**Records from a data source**
Start of Block

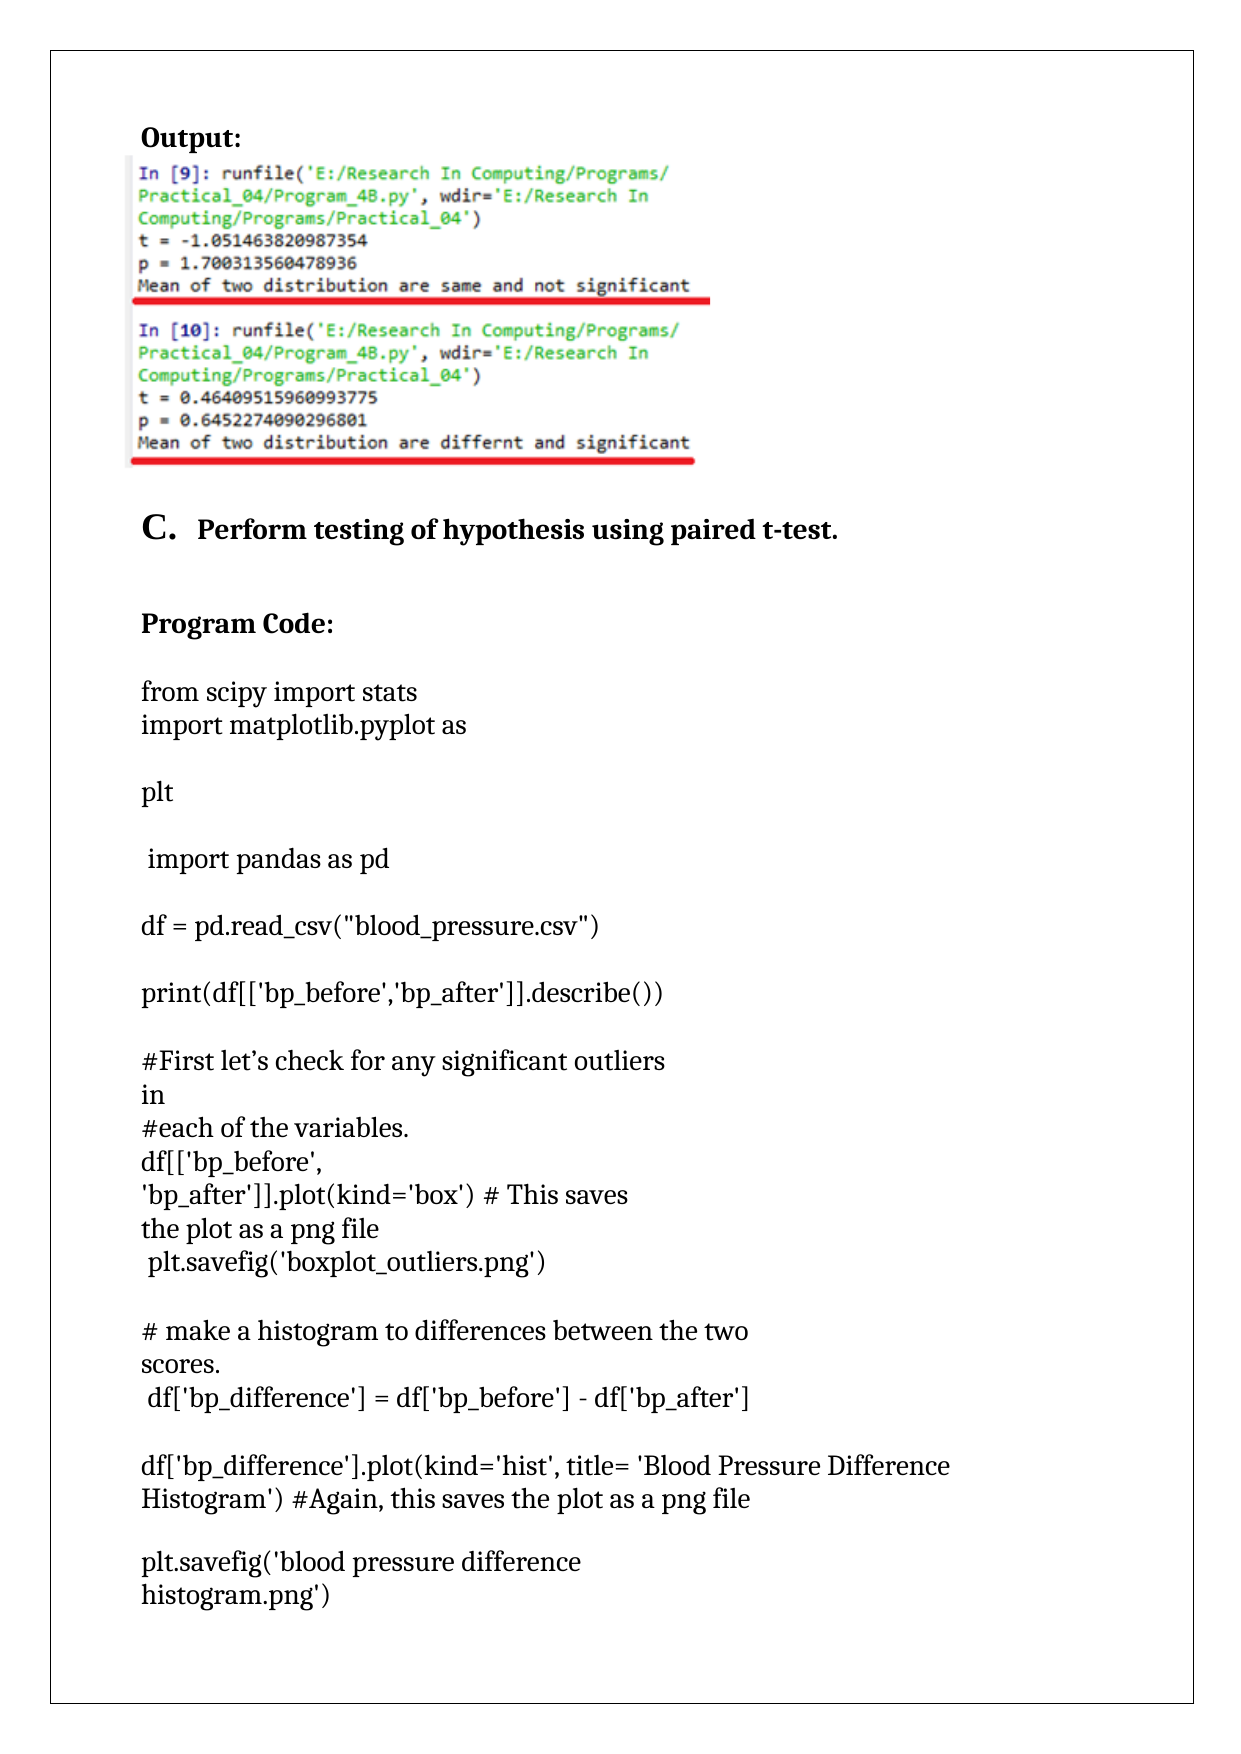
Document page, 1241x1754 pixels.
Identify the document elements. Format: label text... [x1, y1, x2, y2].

text df = pd.read_csv("blood_pressure.csv") [141, 909, 1193, 942]
text df['bp_difference'] = df['bp_before'] - df['bp_after'] [141, 1381, 824, 1414]
text #First let’s check for any significant outliers in [141, 1044, 689, 1111]
text import pandas as pd [141, 842, 499, 876]
text # make a histogram to differences between the two scores. [141, 1314, 824, 1381]
subtitle Perform testing of hypothesis using paired t-test. [141, 505, 1193, 548]
text #each of the variables. [141, 1111, 689, 1145]
picture [108, 154, 711, 476]
text plt.savefig('boxplot_outliers.png') [141, 1246, 651, 1279]
subtitle Output: [141, 121, 1193, 154]
text plt.savefig('blood pressure difference histogram.png') [141, 1545, 766, 1612]
text print(df[['bp_before','bp_after']].describe()) [141, 976, 1193, 1009]
text import matplotlib.pyplot as plt [141, 708, 499, 808]
text from scipy import stats [141, 674, 1193, 708]
text df['bp_difference'].plot(kind='hist', title= 'Blood Pressure Difference Histogram') #Again, this saves the plot as a png file [141, 1449, 1086, 1516]
text df[['bp_before', 'bp_after']].plot(kind='box') # This saves the plot as a png file [141, 1145, 651, 1246]
subtitle Program Code: [141, 607, 1193, 641]
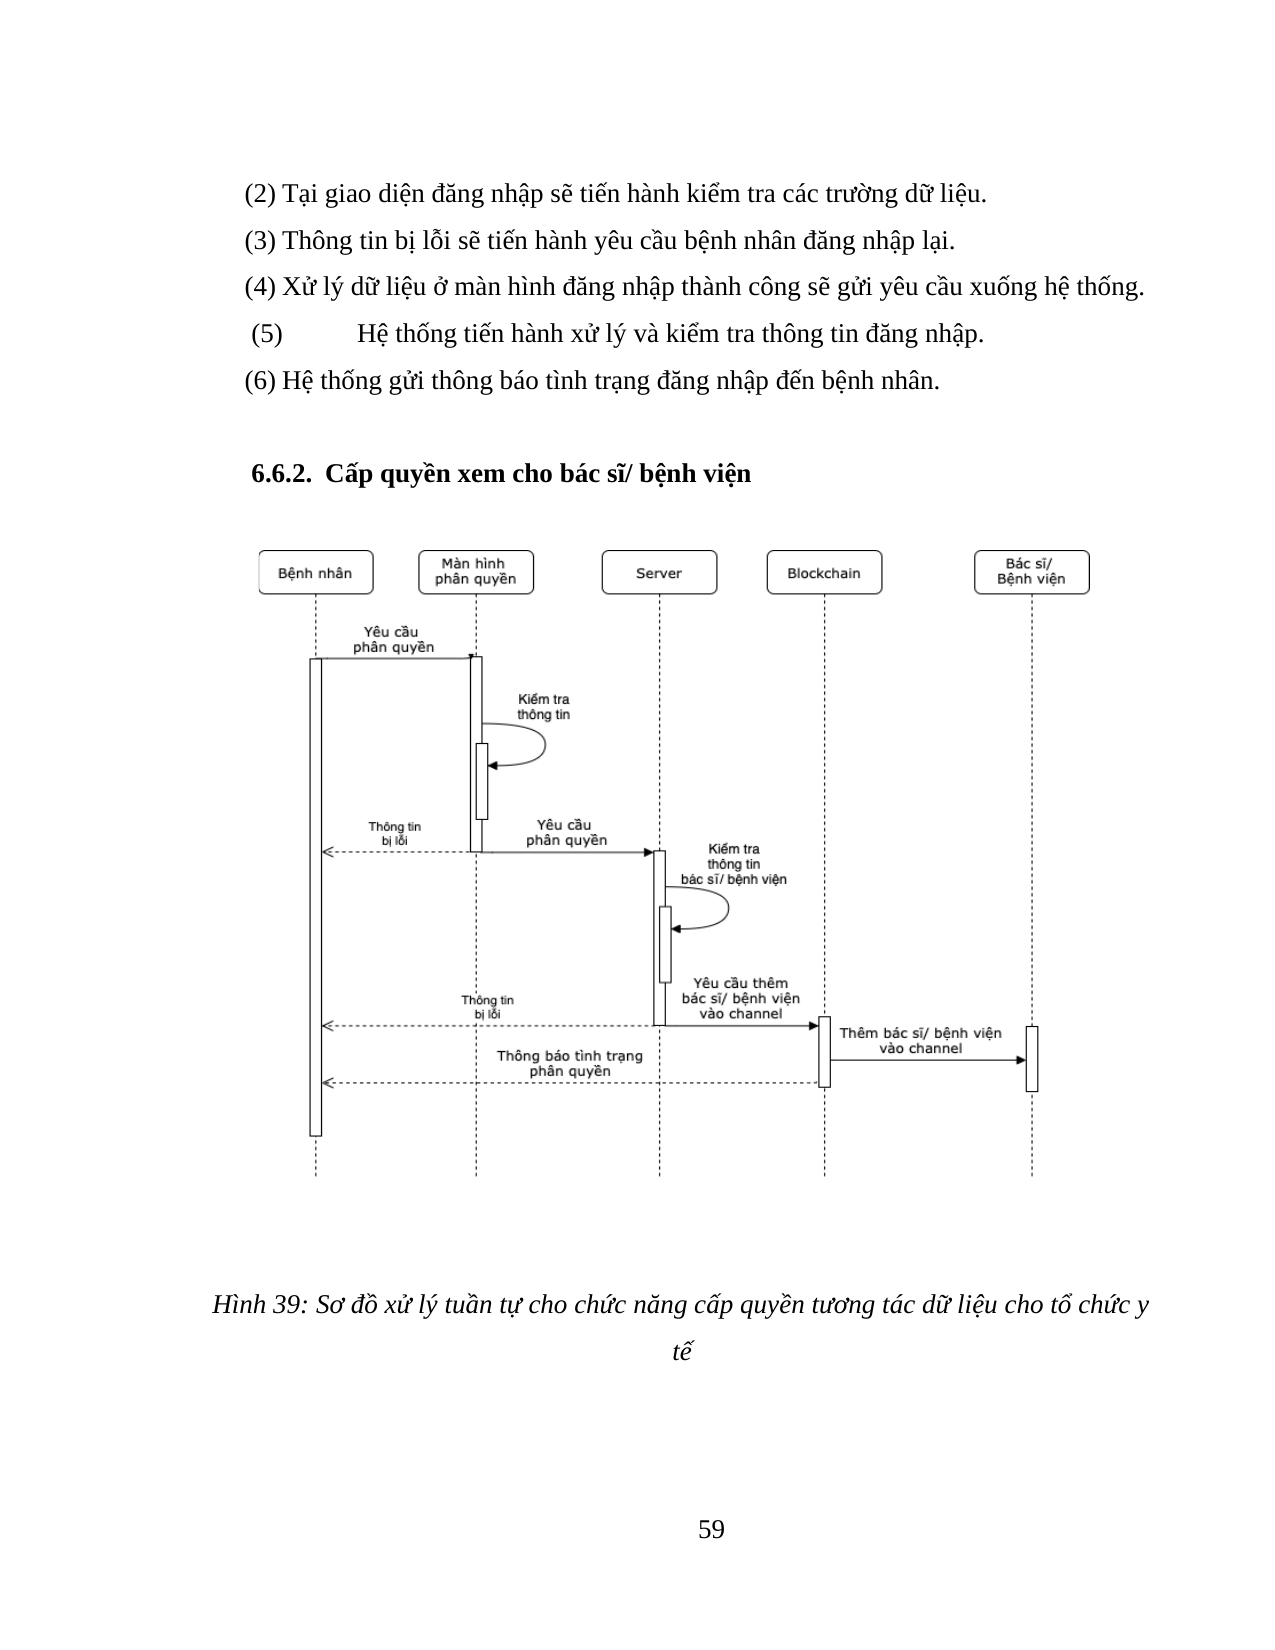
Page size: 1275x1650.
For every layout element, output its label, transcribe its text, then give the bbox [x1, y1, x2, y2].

text Hình 39: Sơ đồ xử lý tuần tự cho chức năng cấp quyền tương tác dữ liệu cho tổ chức y tế [207, 1289, 1157, 1366]
picture [258, 550, 1090, 1180]
list Hệ thống gửi thông báo tình trạng đăng nhập đến bệnh nhân. [244, 364, 1157, 395]
list Xử lý dữ liệu ở màn hình đăng nhập thành công sẽ gửi yêu cầu xuống hệ thống. [244, 271, 1157, 302]
list Thông tin bị lỗi sẽ tiến hành yêu cầu bệnh nhân đăng nhập lại. [244, 224, 1157, 255]
list Tại giao diện đăng nhập sẽ tiến hành kiểm tra các trường dữ liệu. [244, 177, 1157, 208]
list Hệ thống tiến hành xử lý và kiểm tra thông tin đăng nhập. [251, 317, 1157, 348]
list Cấp quyền xem cho bác sĩ/ bệnh viện [251, 457, 1157, 488]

End of Block

**WHAT IS NEEDED**
Leaving out the pictures, repeat the data above exactly.

**RESULT BELOW**
Document page, 1241x1754 pixels.
Identify the document elements. Format: label text... [x1, y1, x2, y2].

text df = pd.read_csv("blood_pressure.csv") [141, 909, 1193, 942]
text df['bp_difference'] = df['bp_before'] - df['bp_after'] [141, 1381, 824, 1414]
text #First let’s check for any significant outliers in [141, 1044, 689, 1111]
text import pandas as pd [141, 842, 499, 876]
text # make a histogram to differences between the two scores. [141, 1314, 824, 1381]
subtitle Perform testing of hypothesis using paired t-test. [141, 505, 1193, 548]
text #each of the variables. [141, 1111, 689, 1145]
picture [108, 154, 711, 476]
text plt.savefig('boxplot_outliers.png') [141, 1246, 651, 1279]
subtitle Output: [141, 121, 1193, 154]
text plt.savefig('blood pressure difference histogram.png') [141, 1545, 766, 1612]
text print(df[['bp_before','bp_after']].describe()) [141, 976, 1193, 1009]
text import matplotlib.pyplot as plt [141, 708, 499, 808]
text from scipy import stats [141, 674, 1193, 708]
text df['bp_difference'].plot(kind='hist', title= 'Blood Pressure Difference Histogram') #Again, this saves the plot as a png file [141, 1449, 1086, 1516]
text df[['bp_before', 'bp_after']].plot(kind='box') # This saves the plot as a png file [141, 1145, 651, 1246]
subtitle Program Code: [141, 607, 1193, 641]
Page size: 1275x1650.
For every layout element, output its label, transcribe its text, then give the bbox [x1, y1, x2, y2].

text Hình 39: Sơ đồ xử lý tuần tự cho chức năng cấp quyền tương tác dữ liệu cho tổ chức y tế [207, 1289, 1157, 1366]
picture [258, 550, 1090, 1180]
list Hệ thống gửi thông báo tình trạng đăng nhập đến bệnh nhân. [244, 364, 1157, 395]
list Xử lý dữ liệu ở màn hình đăng nhập thành công sẽ gửi yêu cầu xuống hệ thống. [244, 271, 1157, 302]
list Thông tin bị lỗi sẽ tiến hành yêu cầu bệnh nhân đăng nhập lại. [244, 224, 1157, 255]
list Tại giao diện đăng nhập sẽ tiến hành kiểm tra các trường dữ liệu. [244, 177, 1157, 208]
list Hệ thống tiến hành xử lý và kiểm tra thông tin đăng nhập. [251, 317, 1157, 348]
list Cấp quyền xem cho bác sĩ/ bệnh viện [251, 457, 1157, 488]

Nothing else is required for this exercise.